### [Element location listings]
— BEGIN —

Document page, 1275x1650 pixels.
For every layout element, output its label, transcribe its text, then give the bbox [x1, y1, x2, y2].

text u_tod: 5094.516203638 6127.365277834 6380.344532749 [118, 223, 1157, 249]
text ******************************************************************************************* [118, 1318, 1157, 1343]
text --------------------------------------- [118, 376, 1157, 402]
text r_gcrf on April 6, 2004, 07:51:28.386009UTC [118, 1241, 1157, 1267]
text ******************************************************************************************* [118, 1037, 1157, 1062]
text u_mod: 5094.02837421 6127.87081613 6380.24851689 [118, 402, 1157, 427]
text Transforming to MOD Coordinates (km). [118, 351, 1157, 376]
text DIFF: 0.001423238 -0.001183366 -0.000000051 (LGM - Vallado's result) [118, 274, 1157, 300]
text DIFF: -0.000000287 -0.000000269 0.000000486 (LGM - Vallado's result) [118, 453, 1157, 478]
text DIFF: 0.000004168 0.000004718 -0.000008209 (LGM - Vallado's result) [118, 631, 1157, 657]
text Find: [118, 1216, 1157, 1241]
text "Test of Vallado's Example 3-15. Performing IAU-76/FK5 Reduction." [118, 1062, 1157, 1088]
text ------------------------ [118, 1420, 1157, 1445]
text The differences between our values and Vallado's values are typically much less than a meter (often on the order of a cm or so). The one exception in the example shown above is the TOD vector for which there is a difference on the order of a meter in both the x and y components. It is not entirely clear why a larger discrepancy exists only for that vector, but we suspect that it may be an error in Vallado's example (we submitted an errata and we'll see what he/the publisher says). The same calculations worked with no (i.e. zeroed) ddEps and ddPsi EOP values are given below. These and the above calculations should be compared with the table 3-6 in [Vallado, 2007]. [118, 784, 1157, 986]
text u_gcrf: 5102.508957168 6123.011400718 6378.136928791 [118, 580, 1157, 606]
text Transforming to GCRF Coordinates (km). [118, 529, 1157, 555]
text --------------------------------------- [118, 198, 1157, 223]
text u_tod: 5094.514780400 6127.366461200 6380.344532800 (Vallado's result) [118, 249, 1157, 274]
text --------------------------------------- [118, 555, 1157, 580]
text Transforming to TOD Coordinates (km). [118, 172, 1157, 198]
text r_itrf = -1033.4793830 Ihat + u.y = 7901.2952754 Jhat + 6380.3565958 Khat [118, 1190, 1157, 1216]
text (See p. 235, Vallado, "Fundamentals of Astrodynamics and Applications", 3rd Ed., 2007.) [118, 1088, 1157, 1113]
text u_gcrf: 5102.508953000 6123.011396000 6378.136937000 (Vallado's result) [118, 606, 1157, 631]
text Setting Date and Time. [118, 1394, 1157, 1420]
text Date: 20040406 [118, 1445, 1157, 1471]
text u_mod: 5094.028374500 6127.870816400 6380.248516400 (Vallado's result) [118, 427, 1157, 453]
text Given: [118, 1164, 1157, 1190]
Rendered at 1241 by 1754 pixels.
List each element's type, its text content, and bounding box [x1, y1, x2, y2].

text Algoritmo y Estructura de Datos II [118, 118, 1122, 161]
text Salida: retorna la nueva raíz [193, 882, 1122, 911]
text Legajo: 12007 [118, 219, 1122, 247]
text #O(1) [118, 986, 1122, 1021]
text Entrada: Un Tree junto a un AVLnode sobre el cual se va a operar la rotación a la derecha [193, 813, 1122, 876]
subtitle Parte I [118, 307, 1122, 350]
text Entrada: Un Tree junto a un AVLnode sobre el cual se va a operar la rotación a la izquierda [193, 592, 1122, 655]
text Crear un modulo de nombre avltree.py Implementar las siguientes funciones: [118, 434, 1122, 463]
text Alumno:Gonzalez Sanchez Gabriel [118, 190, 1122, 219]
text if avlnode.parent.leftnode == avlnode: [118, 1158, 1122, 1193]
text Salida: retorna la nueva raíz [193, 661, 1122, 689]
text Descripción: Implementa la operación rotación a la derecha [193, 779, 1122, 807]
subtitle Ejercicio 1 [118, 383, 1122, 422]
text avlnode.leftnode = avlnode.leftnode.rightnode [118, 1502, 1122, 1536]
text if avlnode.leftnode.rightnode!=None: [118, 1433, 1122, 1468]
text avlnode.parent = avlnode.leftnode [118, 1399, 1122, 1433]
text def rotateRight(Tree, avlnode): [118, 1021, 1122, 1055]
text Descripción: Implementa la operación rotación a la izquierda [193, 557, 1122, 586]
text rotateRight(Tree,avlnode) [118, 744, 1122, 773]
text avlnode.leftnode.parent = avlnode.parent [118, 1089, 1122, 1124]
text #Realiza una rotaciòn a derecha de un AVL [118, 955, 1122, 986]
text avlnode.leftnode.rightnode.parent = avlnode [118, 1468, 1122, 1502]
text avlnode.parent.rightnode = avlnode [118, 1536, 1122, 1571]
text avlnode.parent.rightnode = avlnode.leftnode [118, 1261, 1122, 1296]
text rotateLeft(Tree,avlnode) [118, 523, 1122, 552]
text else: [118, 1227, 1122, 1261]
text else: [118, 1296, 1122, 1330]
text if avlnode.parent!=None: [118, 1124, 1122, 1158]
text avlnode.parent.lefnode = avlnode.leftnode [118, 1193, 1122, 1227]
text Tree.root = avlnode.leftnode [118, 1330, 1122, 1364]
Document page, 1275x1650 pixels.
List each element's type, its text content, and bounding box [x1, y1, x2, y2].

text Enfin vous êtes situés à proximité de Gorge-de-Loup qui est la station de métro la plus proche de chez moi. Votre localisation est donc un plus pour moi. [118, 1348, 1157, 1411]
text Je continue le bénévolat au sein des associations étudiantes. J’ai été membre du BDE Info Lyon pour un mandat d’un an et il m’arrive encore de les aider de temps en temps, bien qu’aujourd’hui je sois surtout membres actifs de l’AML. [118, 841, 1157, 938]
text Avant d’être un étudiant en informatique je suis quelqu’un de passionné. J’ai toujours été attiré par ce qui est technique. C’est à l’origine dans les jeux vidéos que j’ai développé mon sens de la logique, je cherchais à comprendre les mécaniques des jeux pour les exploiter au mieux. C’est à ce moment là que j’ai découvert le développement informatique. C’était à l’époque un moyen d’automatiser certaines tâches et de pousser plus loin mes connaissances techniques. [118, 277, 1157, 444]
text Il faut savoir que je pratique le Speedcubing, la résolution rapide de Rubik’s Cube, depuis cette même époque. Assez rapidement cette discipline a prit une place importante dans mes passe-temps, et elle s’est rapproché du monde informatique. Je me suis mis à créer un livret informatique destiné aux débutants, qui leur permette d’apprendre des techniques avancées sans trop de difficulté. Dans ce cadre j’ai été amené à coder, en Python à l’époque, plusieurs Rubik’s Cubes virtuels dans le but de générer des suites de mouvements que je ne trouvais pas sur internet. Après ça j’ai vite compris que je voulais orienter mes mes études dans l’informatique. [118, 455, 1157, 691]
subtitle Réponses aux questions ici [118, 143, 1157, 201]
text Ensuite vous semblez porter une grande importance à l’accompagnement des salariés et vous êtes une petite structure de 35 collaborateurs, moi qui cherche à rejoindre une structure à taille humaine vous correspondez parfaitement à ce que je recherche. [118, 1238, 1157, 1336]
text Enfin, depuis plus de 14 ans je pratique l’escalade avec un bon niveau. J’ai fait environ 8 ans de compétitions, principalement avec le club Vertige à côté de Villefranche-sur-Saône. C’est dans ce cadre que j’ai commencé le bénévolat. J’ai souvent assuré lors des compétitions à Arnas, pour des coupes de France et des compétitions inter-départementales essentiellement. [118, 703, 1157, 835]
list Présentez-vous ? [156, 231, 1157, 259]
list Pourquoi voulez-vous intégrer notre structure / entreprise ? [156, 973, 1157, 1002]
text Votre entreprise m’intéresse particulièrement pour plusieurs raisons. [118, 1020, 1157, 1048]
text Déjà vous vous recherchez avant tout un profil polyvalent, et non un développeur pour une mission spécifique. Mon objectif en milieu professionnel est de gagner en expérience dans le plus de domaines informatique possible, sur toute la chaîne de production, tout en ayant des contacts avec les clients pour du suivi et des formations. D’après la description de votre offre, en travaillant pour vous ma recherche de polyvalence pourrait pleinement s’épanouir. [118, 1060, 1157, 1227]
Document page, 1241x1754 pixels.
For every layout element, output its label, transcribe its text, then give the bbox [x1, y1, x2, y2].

— END —

### [WHAT IS NEEDED]
Repeat the lines from the one with "text Algoritmo y" up to and including the one with "text #O(1) [118, 986, 1122, 1021]".

### [FINISHED TASK]
text Algoritmo y Estructura de Datos II [118, 118, 1122, 161]
text Salida: retorna la nueva raíz [193, 882, 1122, 911]
text Legajo: 12007 [118, 219, 1122, 247]
text #O(1) [118, 986, 1122, 1021]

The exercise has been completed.